We men need our whipping posts and women serve so well.
It’s a little bit of heaven to put them through such hell.

You men who speak for women’s rights? You’re all a bunch of queers.
It would be much better if you’d stick up for your peers.
Go away to boot camp to learn to be a man—
to pillage, plunder, murder and rape women (if you can.)

These women with their placards are certainly excessive.
Their lobbying for equal pay is getting most obsessive.
The Bible says the man is boss and woman merely chattel.
Like other livestock meant to serve—like horses, sheep or cattle.

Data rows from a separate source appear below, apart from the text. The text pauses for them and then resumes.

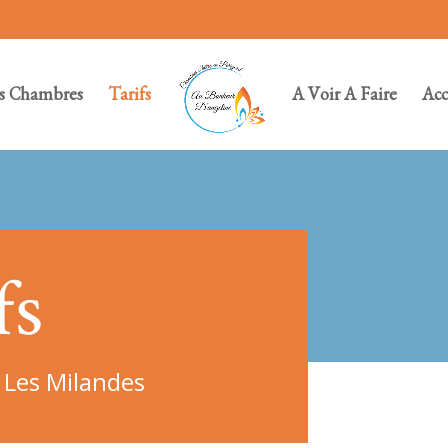
s Chambres
Tarifs
A Voir A Faire
Acc
fs
 Les Milandes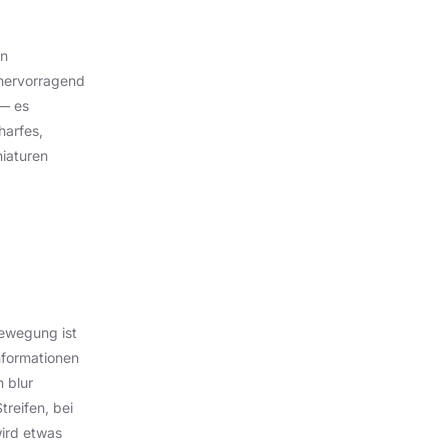
en
 hervorragend
 — es
harfes,
niaturen
ewegung ist
nformationen
 blur
treifen, bei
wird etwas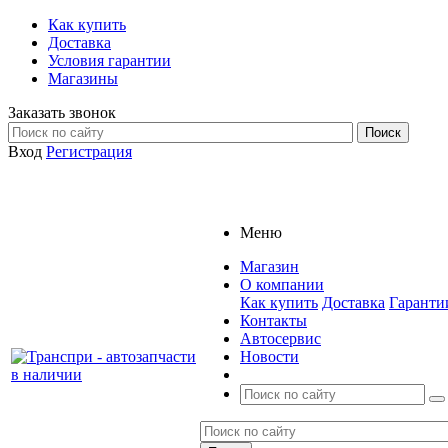
Как купить
Доставка
Условия гарантии
Магазины
Заказать звонок
Вход
Регистрация
Меню
Магазин
О компании
Как купить
Доставка
Гаранти
Контакты
Автосервис
Новости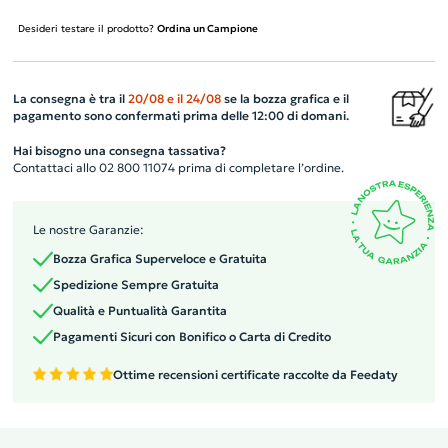
Desideri testare il prodotto?
Ordina un Campione
La consegna è tra il
20/08
e il
24/08
se la bozza grafica e il
pagamento sono confermati prima delle 12:00 di domani.
Hai bisogno una consegna tassativa?
Contattaci allo 02 800 11074 prima di completare l’ordine.
Le nostre Garanzie:
Bozza Grafica Superveloce e Gratuita
Spedizione Sempre Gratuita
Qualità e Puntualità Garantita
Pagamenti Sicuri con Bonifico o Carta di Credito
Ottime recensioni certificate raccolte da Feedaty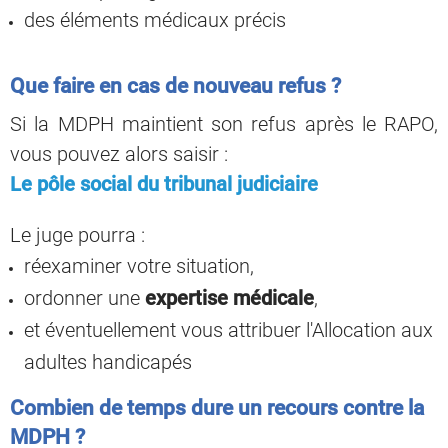
des éléments médicaux précis
Que faire en cas de nouveau refus ?
Si la MDPH maintient son refus après le RAPO,
vous pouvez alors saisir :
Le pôle social du tribunal judiciaire
Le juge pourra :
réexaminer votre situation,
ordonner une
expertise médicale
,
et éventuellement vous attribuer l'Allocation aux
adultes handicapés
Combien de temps dure un recours contre la
MDPH ?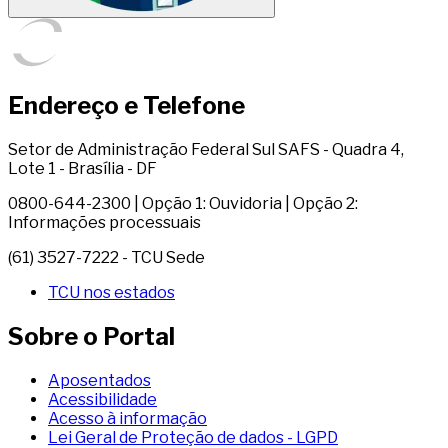
Endereço e Telefone
Setor de Administração Federal Sul SAFS - Quadra 4,
Lote 1 - Brasília - DF
0800-644-2300 | Opção 1: Ouvidoria | Opção 2:
Informações processuais
(61) 3527-7222 - TCU Sede
TCU nos estados
Sobre o Portal
Aposentados
Acessibilidade
Acesso à informação
Lei Geral de Proteção de dados - LGPD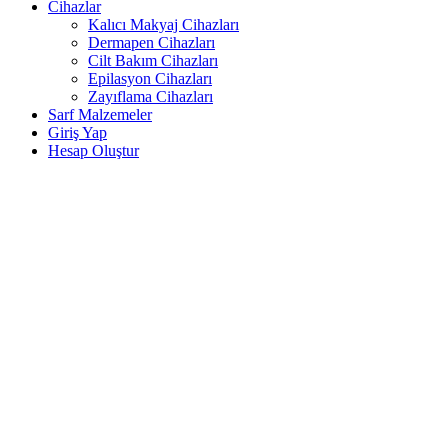
Cihazlar
Kalıcı Makyaj Cihazları
Dermapen Cihazları
Cilt Bakım Cihazları
Epilasyon Cihazları
Zayıflama Cihazları
Sarf Malzemeler
Giriş Yap
Hesap Oluştur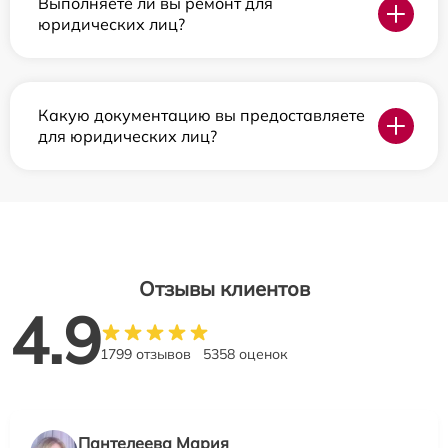
Выполняете ли вы ремонт для
юридических лиц?
Какую документацию вы предоставляете
для юридических лиц?
Отзывы клиентов
4.9
1799 отзывов
5358 оценок
Пантелеева Мария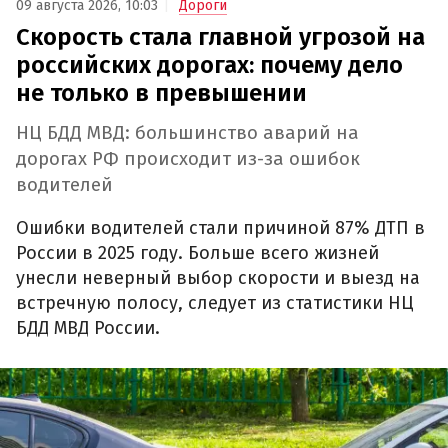
09 августа 2026, 10:03
Дороги
Скорость стала главной угрозой на
российских дорогах: почему дело
не только в превышении
НЦ БДД МВД: большинство аварий на
дорогах РФ происходит из-за ошибок
водителей
Ошибки водителей стали причиной 87% ДТП в
России в 2025 году. Больше всего жизней
унесли неверный выбор скорости и выезд на
встречную полосу, следует из статистики НЦ
БДД МВД России.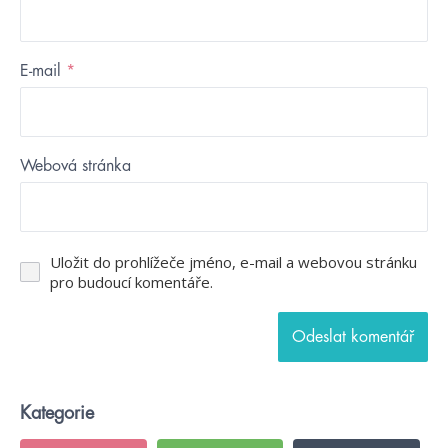
E-mail
*
Webová stránka
Uložit do prohlížeče jméno, e-mail a webovou stránku
pro budoucí komentáře.
Kategorie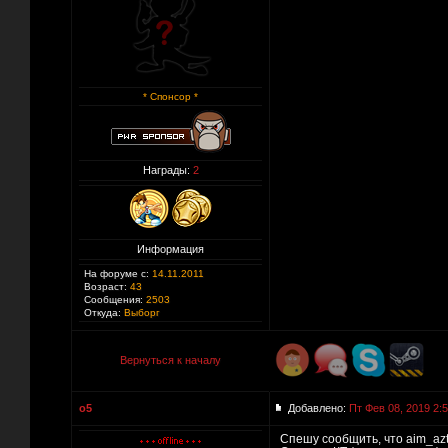
* Спонсор *
Награды:
2
Информация
На форуме с:
14.11.2011
Возраст:
43
Сообщения:
2503
Откуда:
Выборг
Вернуться к началу
o5
Добавлено:
Пт Фев 08, 2019 2:
Спешу сообщить, что aim_az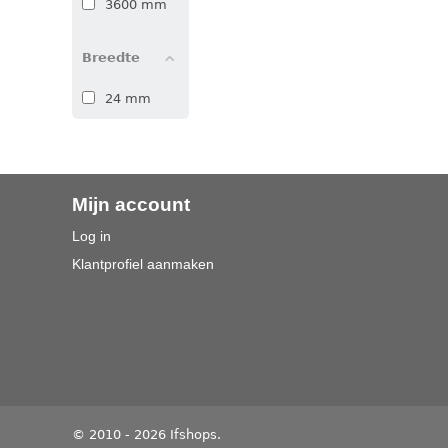
3600 mm
Breedte
24 mm
Mijn account
Log in
Klantprofiel aanmaken
© 2010 - 2026 Ifshops.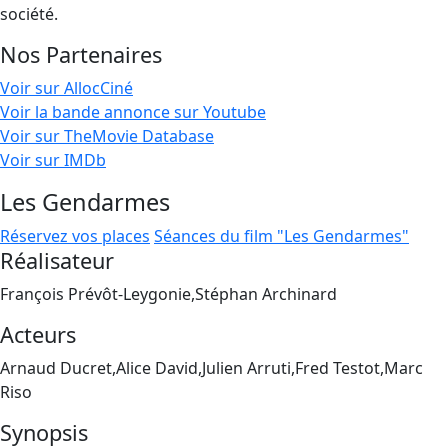
société.
Nos Partenaires
Voir sur AllocCiné
Voir la bande annonce sur Youtube
Voir sur TheMovie Database
Voir sur IMDb
Les Gendarmes
Réservez vos places
Séances du film "Les Gendarmes"
Réalisateur
François Prévôt-Leygonie,Stéphan Archinard
Acteurs
Arnaud Ducret,Alice David,Julien Arruti,Fred Testot,Marc
Riso
Synopsis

Best off if we could brand them and keep them in a pen
and when an urge needs satiating, go and let them in
to cook and scrub, tend children, and iron in each crease.
Then sell them off when they grow old and lazy and obese!

This world has gone all crazy with its call for women’s rights,
which causes men to beat their wives and get in barroom fights.
International warfare, terrorist actions and their likes
are all the fault of women—those ball-breakers and dykes.

Everything was better before this women’s lib,
when women alternated between kitchen and the crib.
If females took their proper place, shrouded to the eyes,
The world could be as God intended—a haven for the guys!